Esta é uma relação muito importante na autoterritorialidade, que é a ocorrência do fenômeno em um espaço-tempo autodelimitado. Isso fica evidente quando a participante define que, naquele momento, o território das suas vivências e emoções está ligado aos colegas de curso. Isso evidencia a flexibilidade e temporalidade da autoterritorialidade, que se centra no emocionar uma vez que, de acordo com Moraes (2004, p. 16) “todas as ações humanas estão fundadas no emocional, independente do espaço em que surgem”. Portanto, o local onde acontecem as interações emocionais e onde se instala o território das vivências ludopoiéticas e humanescentes, é delimitado pelo próprio sujeito e seu contexto vivencial, como se pode observar no depoimento a seguir sobre a representação de si no mundo: “representa meu lar – que é o local em que eu me sinto segura e feliz (coisas que eu considero em falta no mundo atual). Assim,

penso que se todos pudessem ter esse simples bem [...] haveria um mundo melhor e mais humano” (LEPIDOLITA, 2009).

Sobre a casa Bachelard (2003) revela que sua função primordial é abrigar e proteger, constituindo-se, na vida do homem, em um abrigo que cria em si uma esfera ordenada, um cosmos, onde não existe o caos e a desordem do mundo exterior. O autor afirma ainda que, ao se sentir bem e confortável no calor de sua casa, o homem será invadido pela felicidade do habitar, criando seu território existencial, acompanhado pelo sentimento completamente elementar de se sentir.
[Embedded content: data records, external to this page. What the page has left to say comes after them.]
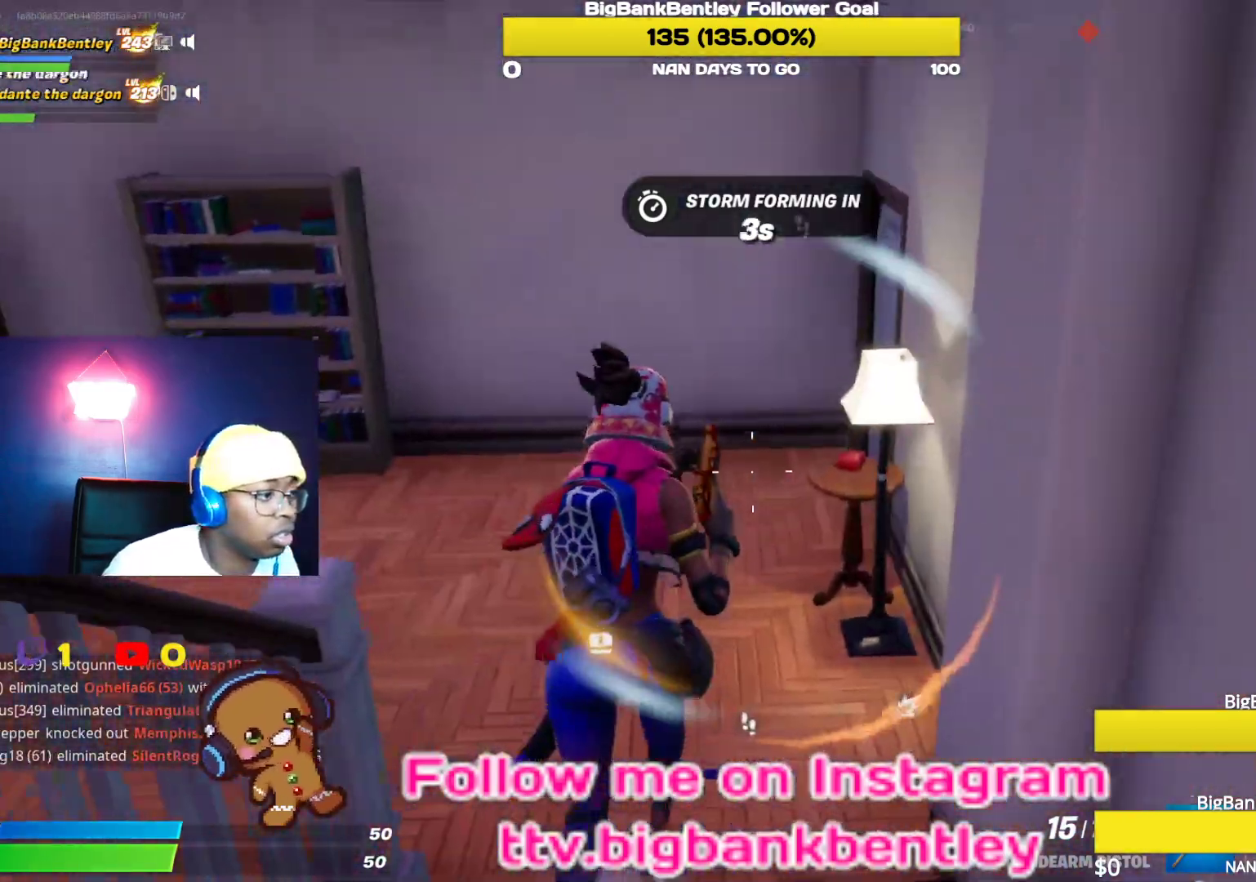
{"buttons": [], "left_stick": "up-left", "right_stick": "center", "events": [[100, "left_stick", "up-left"], [150, "right_stick", "up-right"], [367, "right_stick", "center"]]}
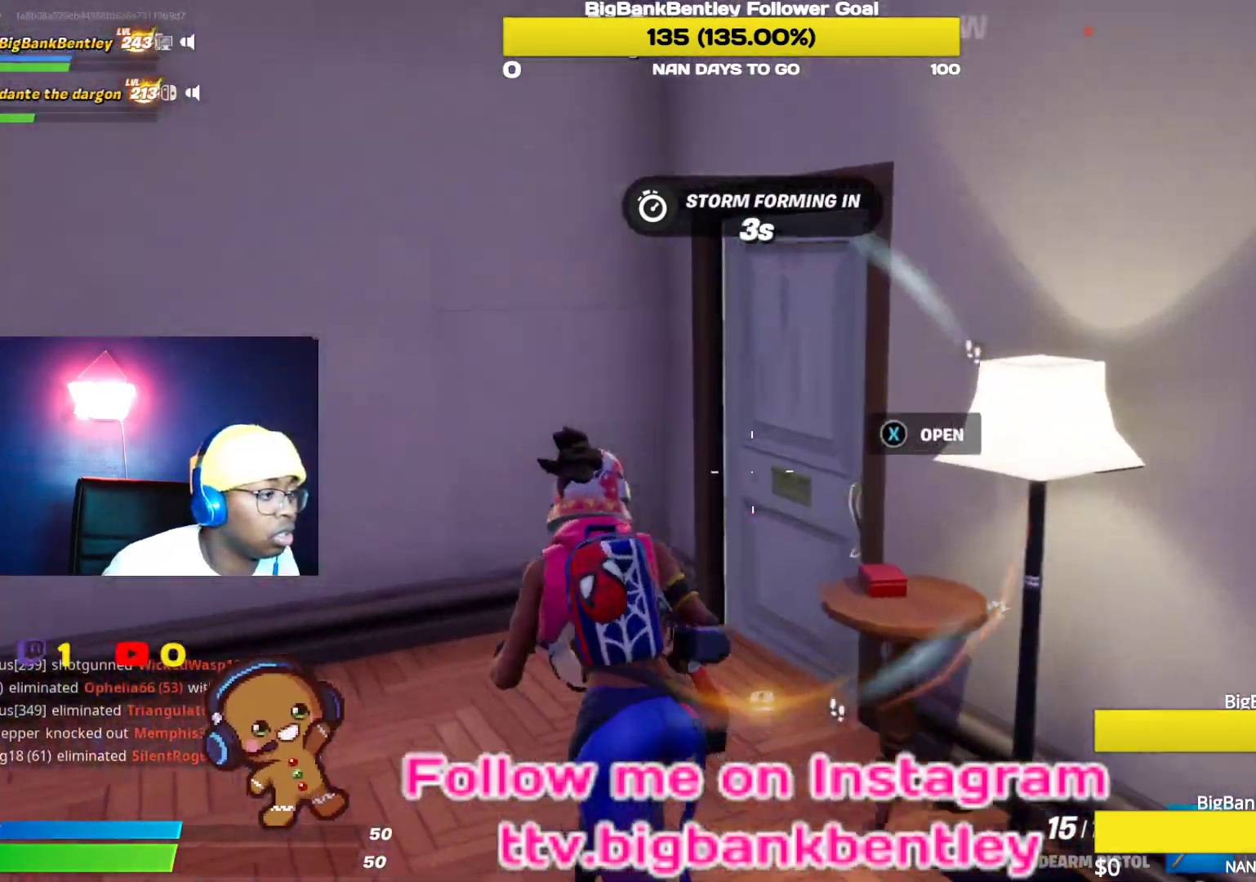
{"buttons": [], "left_stick": "up-left", "right_stick": "center", "events": [[17, "right_stick", "right"], [400, "right_stick", "center"]]}
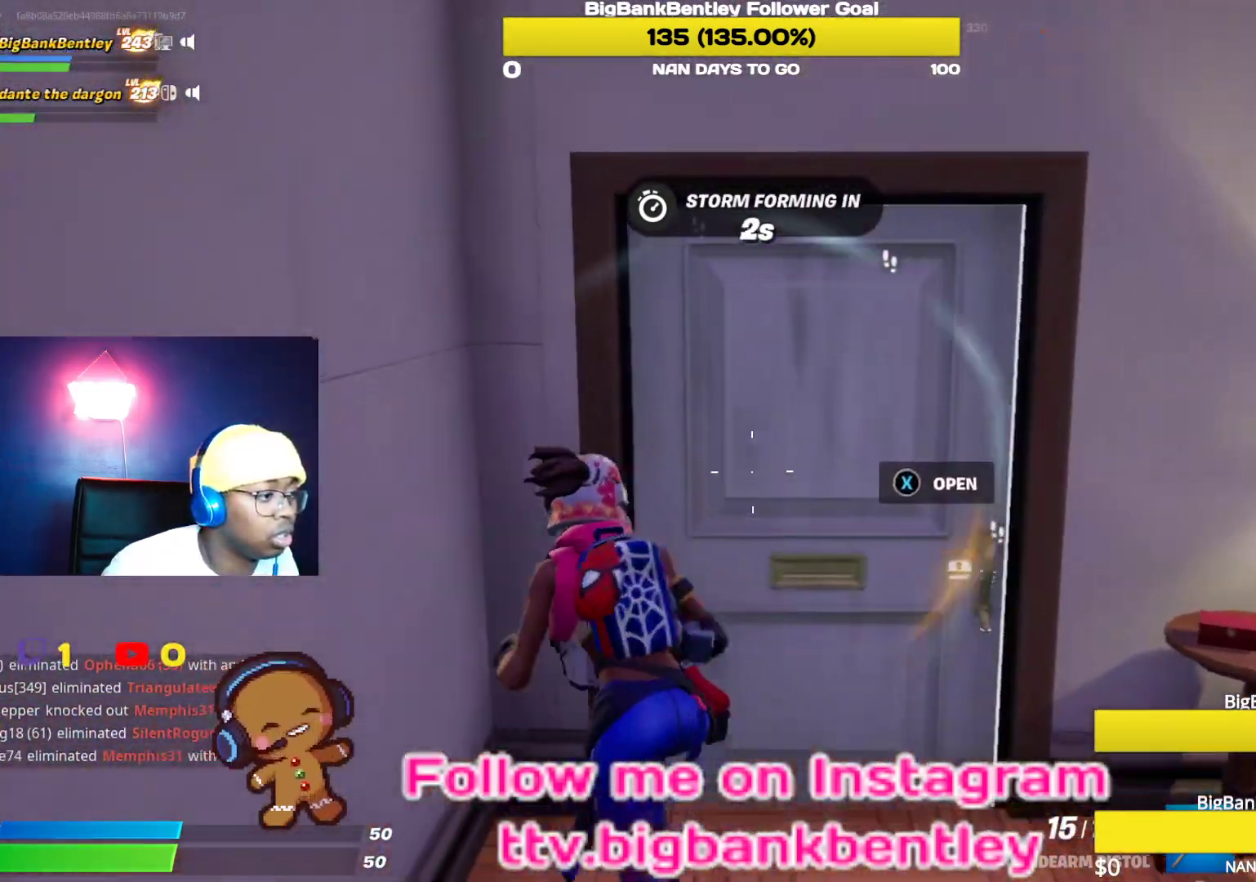
{"buttons": [], "left_stick": "up", "right_stick": "down-right", "events": [[50, "left_stick", "up-right"], [83, "X", "down"], [167, "X", "up"], [267, "right_stick", "down"], [317, "right_stick", "down-right"], [450, "left_stick", "up"]]}
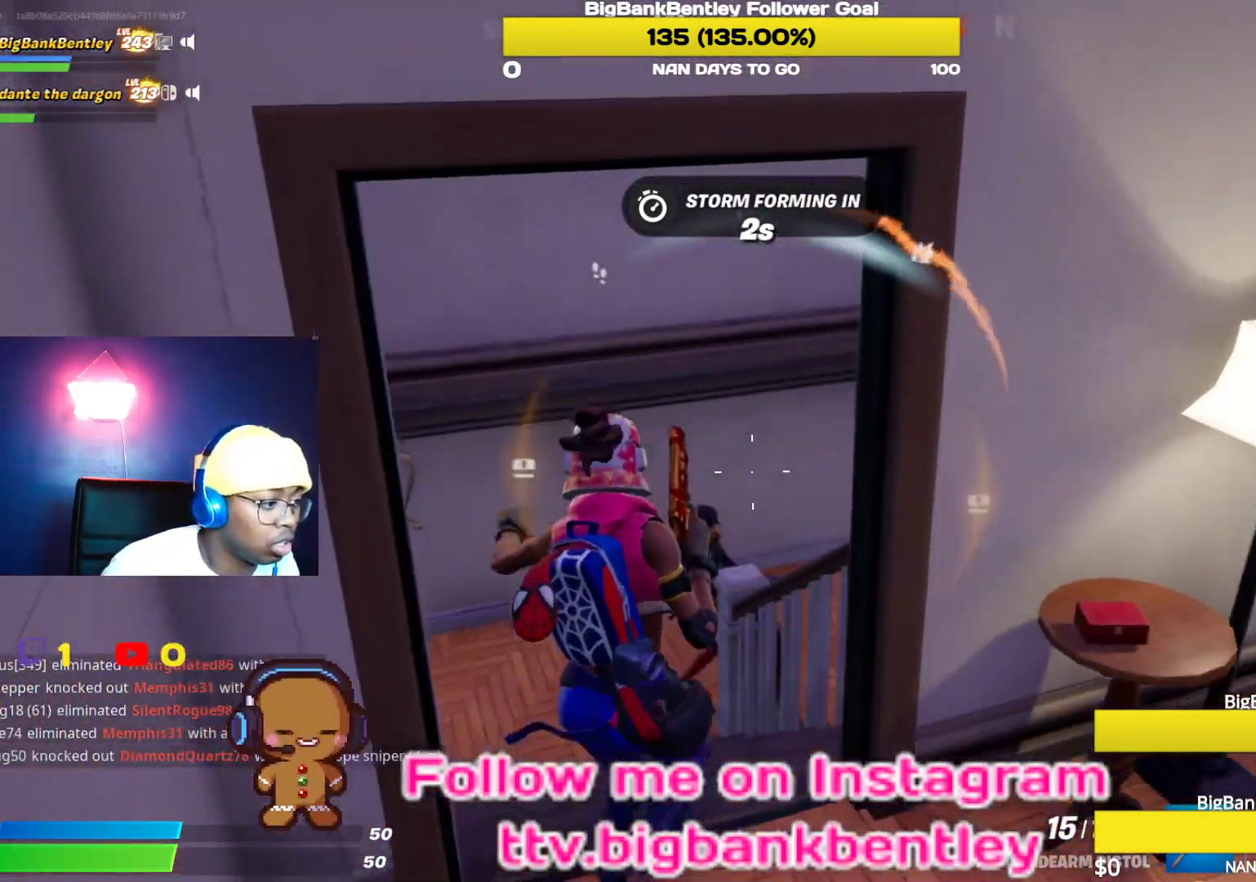
{"buttons": ["L2", "R2"], "left_stick": "down", "right_stick": "down-left", "events": [[17, "left_stick", "up-left"], [17, "right_stick", "down"], [100, "L2", "down"], [117, "R2", "down"], [117, "right_stick", "down-left"], [233, "R2", "up"], [233, "left_stick", "down-left"], [317, "R2", "down"], [317, "left_stick", "down"], [433, "R2", "up"], [500, "R2", "down"]]}
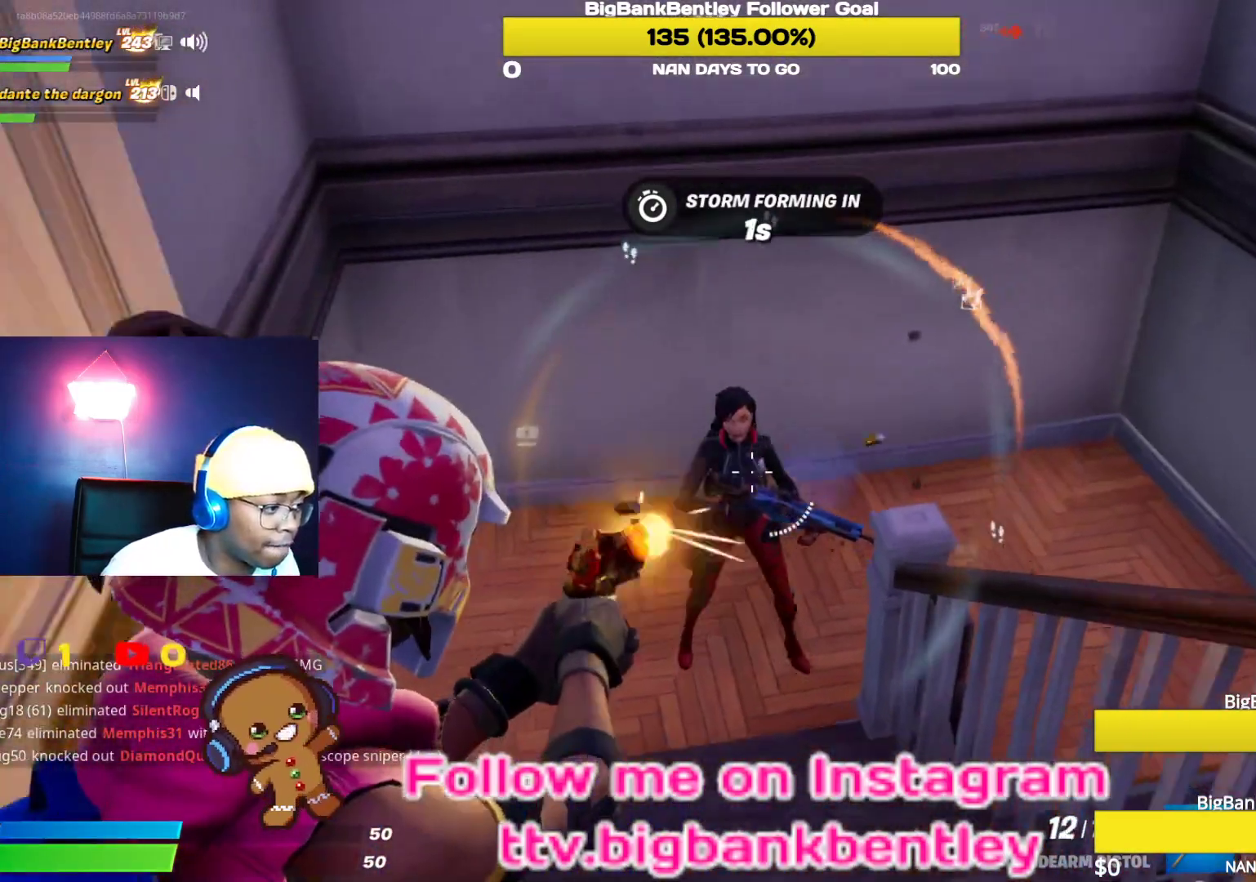
{"buttons": ["L2", "R2"], "left_stick": "down", "right_stick": "down-left", "events": [[67, "right_stick", "up"], [100, "R2", "up"], [183, "R2", "down"], [200, "right_stick", "left"], [317, "R2", "up"], [333, "right_stick", "down-left"], [383, "R2", "down"]]}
Muitas vezes o lócus físico do corpo é onde se configura a autoterritorialidade em suas diversas interações e é, também, onde ocorre mais intensamente o fenômeno da desterritorialização. O corpo se transforma fisicamente e emocionalmente pelas vivencialidades, onde a corporeidade aflora, expandindo o campo energético que se configura o viver bem. As mudanças emocionais se refletem no corpo, como afirmam Bertherat e Bernstein (2003, p. 3) “nosso corpo somos nós. Somos o que parecemos ser. Nosso modo de parecer é nosso modo de ser”. Esse fato pode ser observado no depoimento de Turmalina (2009) “Essa foto atualmente representa a mudança de uma menina sonhadora para uma mulher decidida que já sabe o que quer da vida e com a sensualidade aflorada”. A sensualidade aflora no momento em que ela se percebe mulher, quando sai do território da menina sonhadora e adentra o território da mulher decidida.

No espaço da caixa de areia, território onde se constroem os cenários, acontecem interações sensoriais que permitem que possamos ser remetidos a outros espaços e tempos, ao território das lembranças, onde as memórias estão localizadas, não estáticas ou congeladas, mas à espreita de um fio condutor para que retornem com força e, novamente, preencham nossa alma com os sentimentos que elas conduzem. São os territórios imaginários carregados de emoções e sentimentos, como afirma Bachelard (2003, p. 75): “o mundo real apaga-se de uma só vez, quando se vai viver na casa da lembrança”.